People talk about the Black Irish as though they constituted a mythical race on a par with the lost tribes of Israel. But in fact all they mean (usually) is that somebody named McNulty has dark, and in the classic case black, hair.

Even if we make the dubious assumption that dark hair genes were completely absent in the original Gaels, it seems likely that the incidence of dark-haired folk in a nation whose population only slightly exceeds that of the city of Los Angeles could be accounted for strictly by routine mixing due to immigration, trade contact, and so on.

But you can see how exciting an explanation that makes. So people have come up with all kinds of fanciful tales instead.

The wildest notion is that black hair is evidence of Spaniards marooned in Ireland following the wreck of the Armada. As we've had occasion to discuss in the past, the number of shipwrecked Spanish sailors who remained in Ireland for any length of time was trivial.

I have also heard it said the black Irish were the first settlers of Ireland--maybe the Phoenicians. The red Irish, meanwhile, were descendants of the Normans, and the blond Irish are descended from the Vikings. One of many drawbacks to this theory is that it seems to leave the Gaels completely out of the picture.

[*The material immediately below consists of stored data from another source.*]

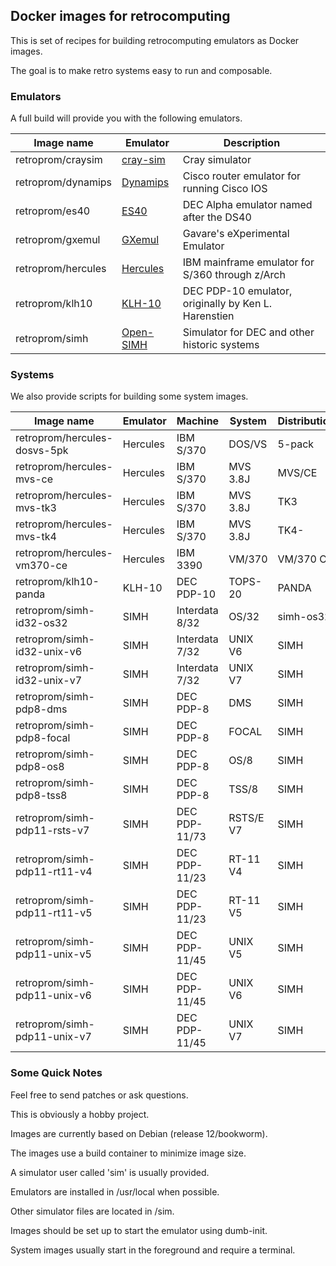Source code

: ## Docker images for retrocomputing

This is set of recipes for building retrocomputing emulators as Docker images.

The goal is to make retro systems easy to run and composable.

### Emulators

A full build will provide you with the following emulators.

| Image name | Emulator | Description |
| ---------- | -------- | ----------- |
| retroprom/craysim | [cray-sim](https://github.com/andrastantos/cray-sim/) | Cray simulator |
| retroprom/dynamips | [Dynamips](https://github.com/GNS3/dynamips/) | Cisco router emulator for running Cisco IOS |
| retroprom/es40 | [ES40](https://github.com/retroprom/es40/) | DEC Alpha emulator named after the DS40 |
| retroprom/gxemul | [GXemul](http://gavare.se/gxemul/) | Gavare's eXperimental Emulator |
| retroprom/hercules | [Hercules](https://github.com/SDL-Hercules-390/hyperion/) | IBM mainframe emulator for S/360 through z/Arch |
| retroprom/klh10 | [KLH-10](https://github.com/PDP-10/klh10/) | DEC PDP-10 emulator, originally by Ken L. Harenstien |
| retroprom/simh | [Open-SIMH](https://github.com/open-simh/simh/) | Simulator for DEC and other historic systems |

### Systems

We also provide scripts for building some system images.

| Image name | Emulator | Machine | System | Distribution |
| ---------- | -------- | ------- | ------ | ------------ |
| retroprom/hercules-dosvs-5pk | Hercules | IBM S/370 | DOS/VS | 5-pack |
| retroprom/hercules-mvs-ce | Hercules | IBM S/370 | MVS 3.8J | MVS/CE |
| retroprom/hercules-mvs-tk3 | Hercules | IBM S/370 | MVS 3.8J | TK3 |
| retroprom/hercules-mvs-tk4 | Hercules | IBM S/370 | MVS 3.8J | TK4- |
| retroprom/hercules-vm370-ce | Hercules | IBM 3390 | VM/370 | VM/370 CE |
| retroprom/klh10-panda | KLH-10 | DEC PDP-10 | TOPS-20 | PANDA |
| retroprom/simh-id32-os32 | SIMH | Interdata 8/32 | OS/32 | simh-os32 |
| retroprom/simh-id32-unix-v6 | SIMH | Interdata 7/32 | UNIX V6 | SIMH |
| retroprom/simh-id32-unix-v7 | SIMH | Interdata 7/32 | UNIX V7 | SIMH |
| retroprom/simh-pdp8-dms | SIMH | DEC PDP-8 | DMS | SIMH |
| retroprom/simh-pdp8-focal | SIMH | DEC PDP-8 | FOCAL | SIMH |
| retroprom/simh-pdp8-os8 | SIMH | DEC PDP-8 | OS/8 | SIMH |
| retroprom/simh-pdp8-tss8 | SIMH | DEC PDP-8 | TSS/8 | SIMH |
| retroprom/simh-pdp11-rsts-v7 | SIMH | DEC PDP-11/73 | RSTS/E V7 | SIMH |
| retroprom/simh-pdp11-rt11-v4 | SIMH | DEC PDP-11/23 | RT-11 V4 | SIMH |
| retroprom/simh-pdp11-rt11-v5 | SIMH | DEC PDP-11/23 | RT-11 V5 | SIMH |
| retroprom/simh-pdp11-unix-v5 | SIMH | DEC PDP-11/45 | UNIX V5 | SIMH |
| retroprom/simh-pdp11-unix-v6 | SIMH | DEC PDP-11/45 | UNIX V6 | SIMH |
| retroprom/simh-pdp11-unix-v7 | SIMH | DEC PDP-11/45 | UNIX V7 | SIMH |

### Some Quick Notes

Feel free to send patches or ask questions.

This is obviously a hobby project.

Images are currently based on Debian (release 12/bookworm).

The images use a build container to minimize image size.

A simulator user called 'sim' is usually provided.

Emulators are installed in /usr/local when possible.

Other simulator files are located in /sim.

Images should be set up to start the emulator using dumb-init.

System images usually start in the foreground and require a terminal.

A more plausible but still essentially unprovable take on this idea is that black hair is a vestige of an indigenous population of short dark-haired types overrun by the fair-haired Gaels. Supposedly there are more black Irish in the western part of the country, which fewer Gaelic invaders reached.

There is archaeological and, I'm told, linguistic evidence of pre-Gaelic settlement. But how it was concluded that they were short and black-haired I do not know. Seems like a silly thing to make a fuss over in any case.

--CECIL ADAMS

I understand before the Gaels invaded Ireland, the people there were called Firbogs. Don't know what type of pigmentation they had.

I don't believe the Vikings had anything to do with red hair. Most Scandinavians are not redheaded but blonde and light brown. They might have some redheads in Scandinavia like they do everywhere else but it does not seem to be a predominant trait.

Now, even though the Norman were originally Northmen they had settled in the coastal area of France. Dark traits are dominant over lighter traits and as time went by the dark traits would have dominated. It was my understanding that the Normans that invaded England later Ireland were mostly dark haired and dark eyed.